~悪魔~
続けて投稿!
ガキャキャキャキャ!!
アルクは何度も人型を模した鉄の塊に斬りつけるも金属同士がぶつかる音が響きアルクの攻撃は弾かれ体制が崩れる。
其処に放たれる鉄の拳、アルクはその拳に合わせるように崩れた体制のまま長剣を振るった。
ガキン!ギャリギャリギャリ!!
振るわれた拳とぶつかり鉄の拳はアルクの長剣を滑るように振るわれ強引にアルクを弾き飛ばした。
アルクの体は宙に浮き勢いよく後ろへと飛ばされる。空中で体制を立て直し長剣を地面に突き刺し制動をかけた。
ゴボ!
制動を掛け止まったと同時に胸にこみ上げてきたモノを地面へとぶちまける。
赤いそれはビチャビチャと音をたてアルクに死を予感させた。
「クハハハハ…」
だらだらと口から血を流しながらもアルクは笑った。
笑うしかなかった。既に体はいうことを聞かず、剣を支えにしていなければ倒れてしまいそうだった。
死ぬのか、ここで…
アルクが動かないとみると周りを取り囲んでいた者達もジリジリと近づき始め徐々にその距離が縮まってきている。
「じいじ…」
聞こえる小さな呟き、ふと前を見るといつの間にかアルクの背から降りたアリスがアルクを見詰めていた。
…まだ、死ねない!
アルクはニヤリと笑うと動かないはずの体を動かしアリスに近づいた。
「俺の後ろに付いて来い…」
それだけ言うと走り出した真っ直ぐに、目の前には機動兵器が立ちふさがり先程と同じように鉄の拳が振るわれる。

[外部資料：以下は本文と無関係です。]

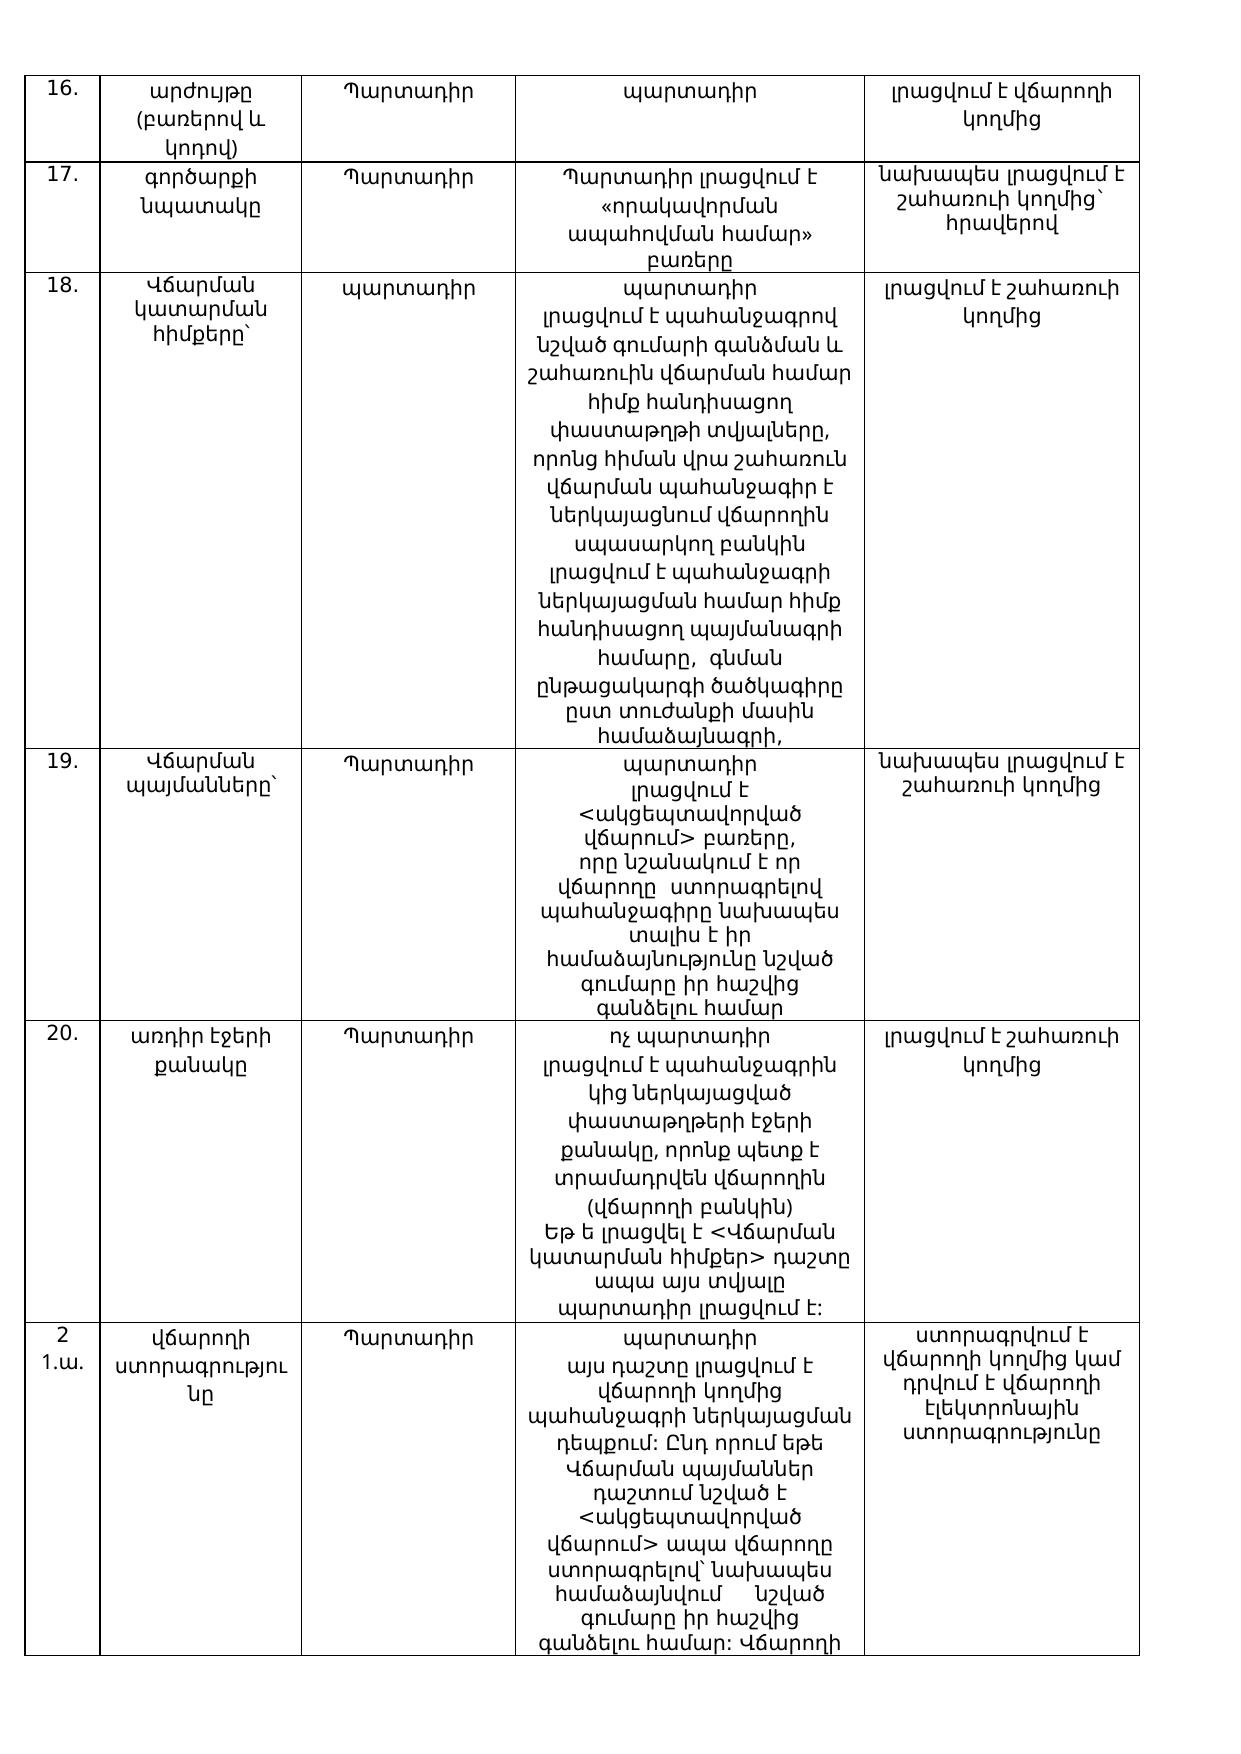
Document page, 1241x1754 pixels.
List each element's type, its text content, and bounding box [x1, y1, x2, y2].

table_cell լրացվում է շահառուի կողմից [865, 1021, 1139, 1322]
table_cell նախապես լրացվում է շահառուի կողմից` հրավերով [865, 163, 1139, 272]
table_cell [101, 1323, 301, 1655]
table_cell Պարտադիր [302, 1323, 515, 1655]
table_cell 18. [26, 273, 99, 748]
table_cell Պարտադիր [302, 76, 515, 161]
table_cell 17. [26, 163, 99, 272]
table_cell լրացվում է շահառուի կողմից [865, 273, 1139, 748]
table_cell լրացվում է վճարողի կողմից [865, 76, 1139, 161]
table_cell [865, 1323, 1139, 1655]
table_cell Պարտադիր [302, 163, 515, 272]
table_cell Վճարման կատարման հիմքերը՝ [101, 273, 301, 748]
table_cell Վճարման պայմանները՝ [101, 749, 301, 1020]
table_cell 19. [26, 749, 99, 1020]
table_cell պարտադիր լրացվում է <ակցեպտավորված վճարում> բառերը, որը նշանակում է որ վճարողը ստորագրելով պահանջագիրը նախապես տալիս է իր համաձայնությունը նշված գումարը իր հաշվից գանձելու համար [516, 749, 864, 1020]
table_cell պարտադիր [302, 273, 515, 748]
table_cell Պարտադիր լրացվում է «որակավորման ապահովման համար» բառերը [516, 163, 864, 272]
table_cell 20. [26, 1021, 99, 1322]
table_cell առդիր էջերի քանակը [101, 1021, 301, 1322]
table_cell գործարքի նպատակը [101, 163, 301, 272]
table_cell պարտադիր լրացվում է պահանջագրով նշված գումարի գանձման և շահառուին վճարման համար հիմք հանդիսացող փաստաթղթի տվյալները, որոնց հիման վրա շահառուն վճարման պահանջագիր է ներկայացնում վճարողին սպասարկող բանկին լրացվում է պահանջագրի ներկայացման համար հիմք հանդիսացող պայմանագրի համարը, գնման ընթացակարգի ծածկագիրը ըստ տուժանքի մասին համաձայնագրի, [516, 273, 864, 748]
table_cell պարտադիր [516, 76, 864, 161]
table_cell արժույթը (բառերով և կոդով) [101, 76, 301, 161]
table_cell 16. [26, 76, 99, 161]
table_cell Պարտադիր [302, 1021, 515, 1322]
table_cell 21.ա. [26, 1323, 99, 1655]
table_cell նախապես լրացվում է շահառուի կողմից [865, 749, 1139, 1020]
table_cell Պարտադիր [302, 749, 515, 1020]
table_cell ոչ պարտադիր լրացվում է պահանջագրին կից ներկայացված փաստաթղթերի էջերի քանակը, որոնք պետք է տրամադրվեն վճարողին (վճարողի բանկին) Եթ ե լրացվել է <Վճարման կատարման հիմքեր> դաշտը ապա այս տվյալը պարտադիր լրացվում է: [516, 1021, 864, 1322]
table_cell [516, 1323, 864, 1655]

振るわれた鉄の拳に先程と同じように長剣を叩きつけた。
スパン!
何かを切り離したような音が響き鉄の腕が両断される
アルクはそのまま機動兵器に近づき突きの構えをとって一気に突き出す。
ゴス!、殆ど抵抗も無く機動兵器の装甲を貫き深々とアルクの長剣が突き刺さり反対側から長剣が突き出した。
それを引き抜き開いた穴からは真っ赤な血がドロドロと溢れ出し機動兵器は動きを止めた。

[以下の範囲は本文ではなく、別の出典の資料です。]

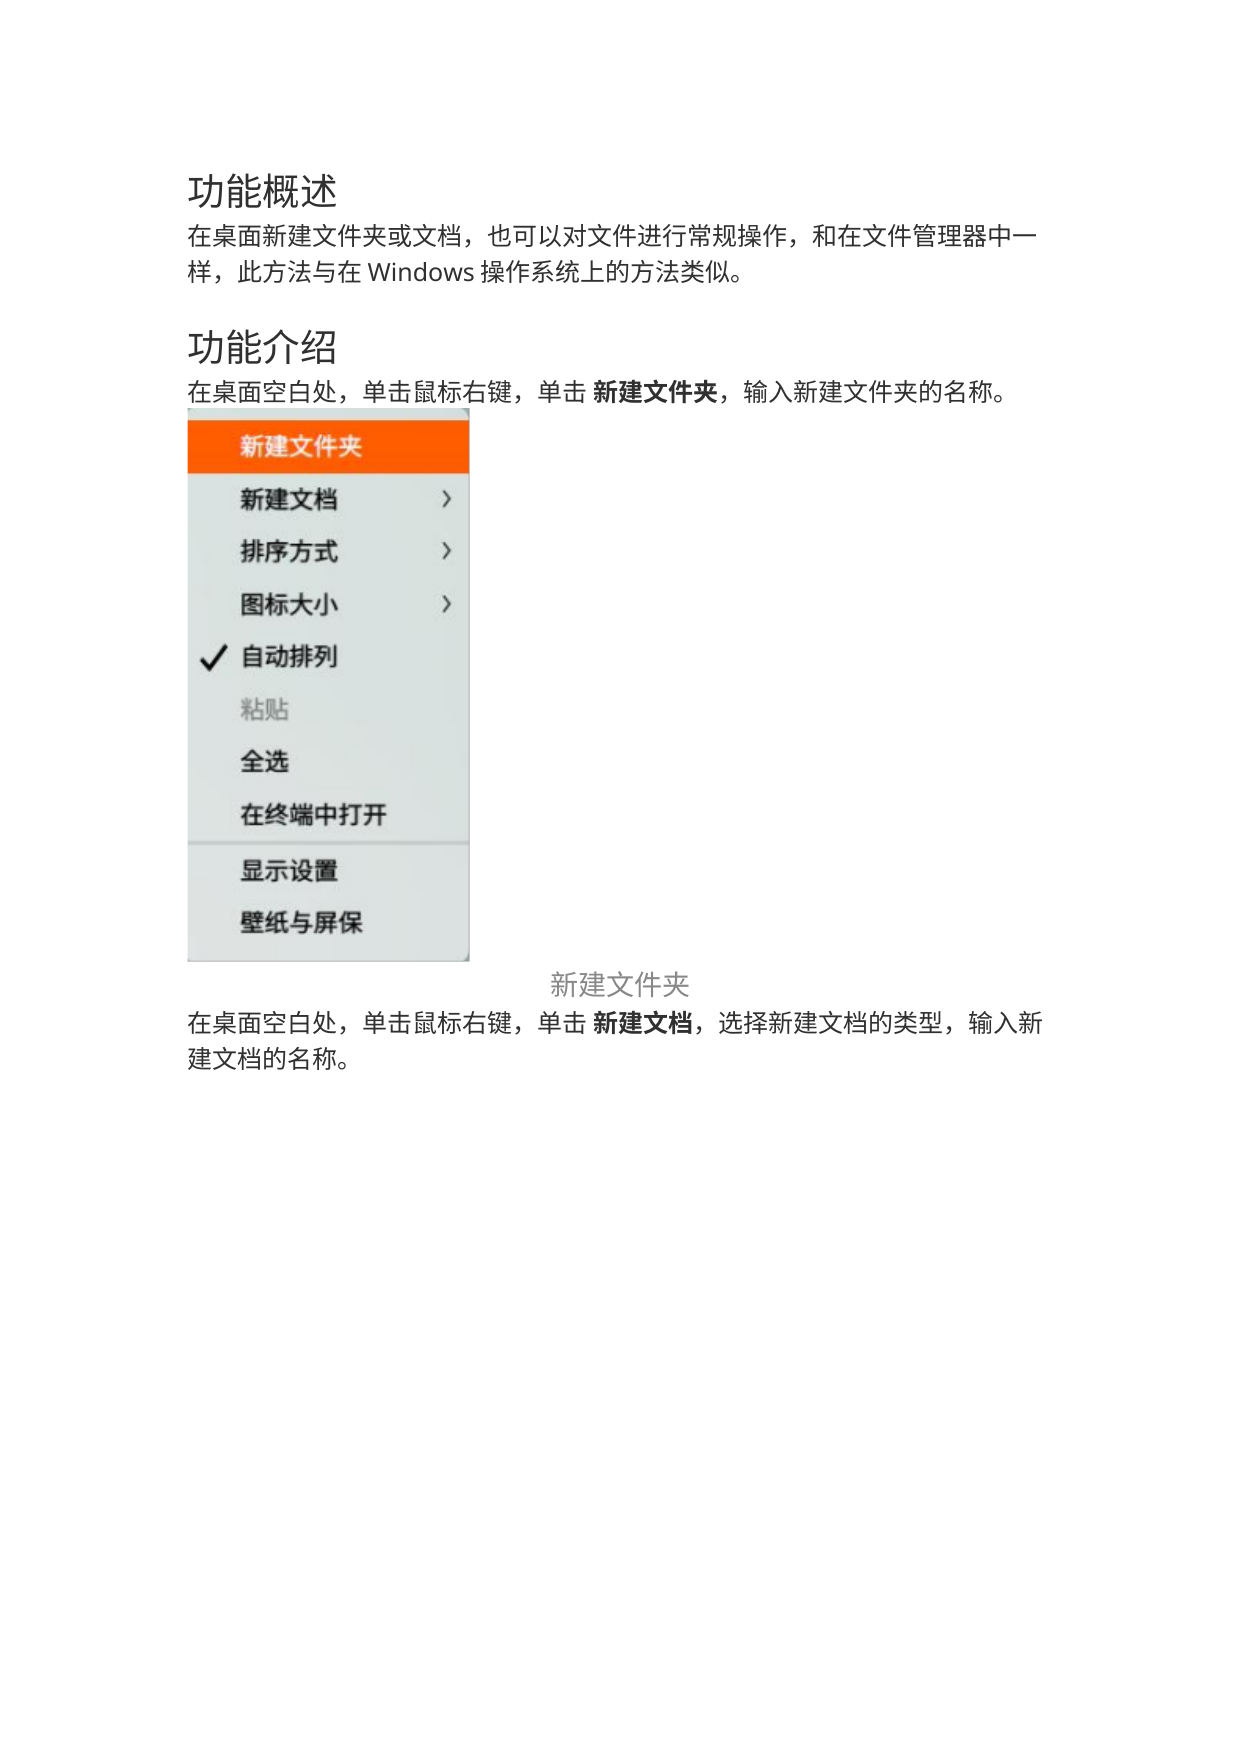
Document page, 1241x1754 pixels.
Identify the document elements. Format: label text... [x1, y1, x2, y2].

text 在桌面新建文件夹或文档，也可以对文件进行常规操作，和在文件管理器中一样，此方法与在Windows操作系统上的方法类似。 [187, 216, 1053, 289]
text 功能介绍 [187, 318, 1053, 372]
text 在桌面空白处，单击鼠标右键，单击 新建文档，选择新建文档的类型，输入新建文档的名称。 [187, 1004, 1053, 1076]
text 在桌面空白处，单击鼠标右键，单击 新建文件夹，输入新建文件夹的名称。 [187, 372, 1053, 408]
picture [187, 408, 471, 963]
text 功能概述 [187, 162, 1053, 216]
text 新建文件夹 [187, 963, 1053, 1004]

機動兵器と部隊長を失った部隊は恐怖に支配されていた。普通なら死んでいる筈の傷を負いながらも機動兵器を破壊し今だに凶悪な笑みを貼り付けているアルクは残った兵士達にとって悪魔にしか見えなかった。
アルクが走り出し取り囲んでいた兵士に近ずくと兵士は恐怖のあまり声を上げて逃げ出し、それにつられるように周りの兵士も逃げ出し始めた。
アルクはもう目が見えていなかった。ただ進む方向に邪魔な物があるなら斬りつけ、只真っ直ぐに進む。
気ずけば周りには人の気配が無くなりアルクはそこでようやく足を止めた。
もう、大丈夫だろう。
アルクは糸が切れた人形のようにその場に崩れ落ちた、傷口からは殆ど血は出ていない、傷口が塞がった訳ではない、流す血がアルクの体に残っていないのだ。
「じいじ…」
その声をアルクは遠ざかる意識の中で確かに聞いた。
ああ…良かった。
アルクは最後にアリスの声を聞いて安心してその意識を飛ばした。